For the following example:

import junit.framework.TestCase;

public class BreakpointsBug extends TestCase
{
	public void test1() {
		int length;
		if (getName() != null) {
			length = getName().length();
		}
		else {
			length = 0;												// Breakpoint line
		}
		System.out.println(length);
	}

	public void test2() {
		int length;
		if (getName() != null) {
			length = getName().length();							// Breakpoint line
		}
		else {
			length = 0;
		}
		System.out.println(length);
	}
}

set breakpoints on the breakpoiints lines; two filled blue circles are shown. Good.

Use the outline view to drag test2() above test1(). Oops the breakpoint in test2() is lost.

Undo. Oops the breakpoint in test2() is still lost.

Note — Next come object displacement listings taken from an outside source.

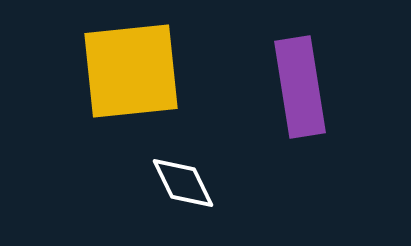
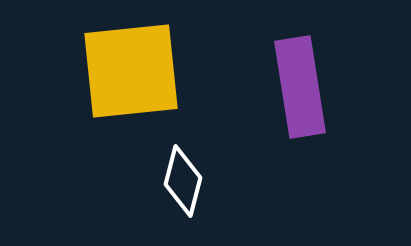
white diamond: moved 2 px up; rotated 40 degrees clockwise
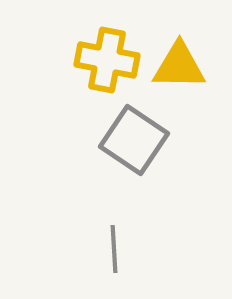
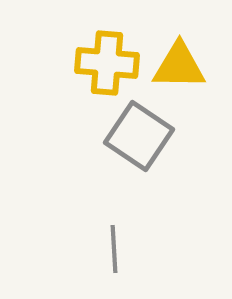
yellow cross: moved 3 px down; rotated 6 degrees counterclockwise
gray square: moved 5 px right, 4 px up
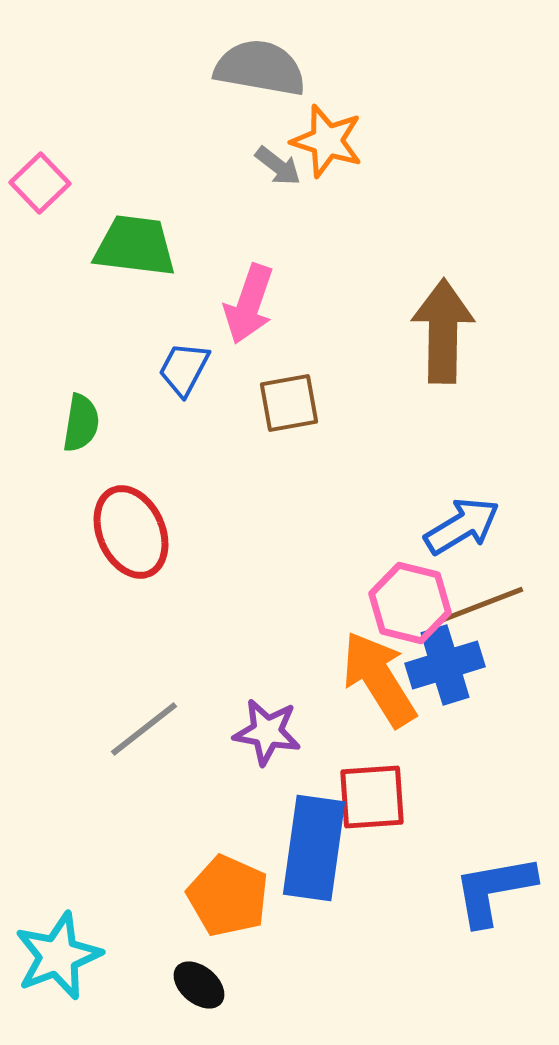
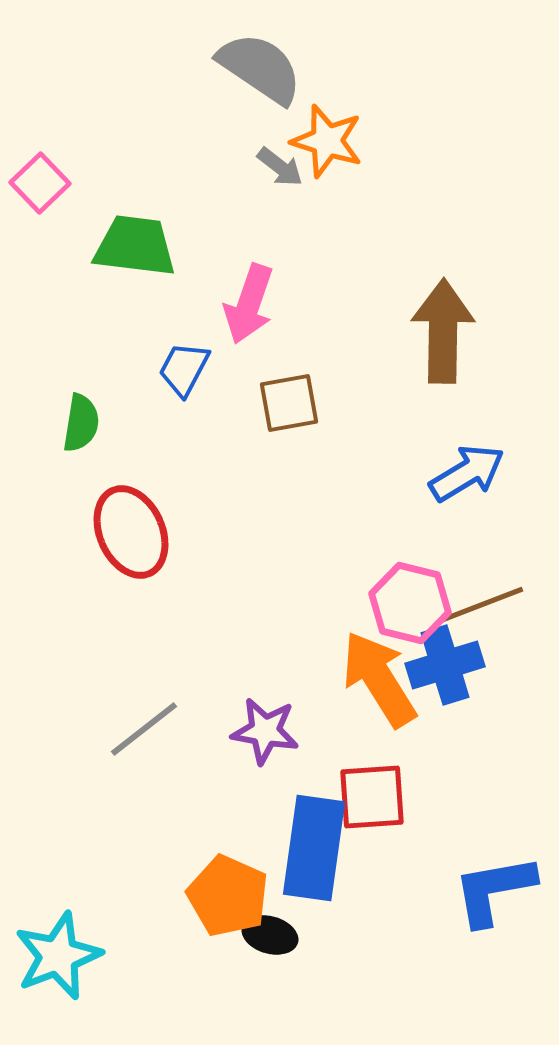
gray semicircle: rotated 24 degrees clockwise
gray arrow: moved 2 px right, 1 px down
blue arrow: moved 5 px right, 53 px up
purple star: moved 2 px left, 1 px up
black ellipse: moved 71 px right, 50 px up; rotated 24 degrees counterclockwise
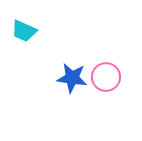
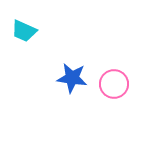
pink circle: moved 8 px right, 7 px down
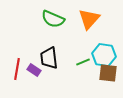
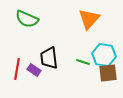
green semicircle: moved 26 px left
green line: rotated 40 degrees clockwise
brown square: rotated 12 degrees counterclockwise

In order to survive editing, it would seem that each breakpoint should be 'memento'ed by its hierarchical rather than line position. A little experimentation suggests that this is what JDT is doing successfully for many edits within a single editor session. Unfortunately the 'memento' is not respected by undo.

(No doubt related is the problem of preserving breakpiints across non-trivial source code changes resulting from a GIT checkout. This can result in some pretty crazy breakpoints (some of which - Issue #807 are shown but broken). If the 'memento' is something like BreakpointsBug::test2::statement(1)::then there may be a chance of useful migration.)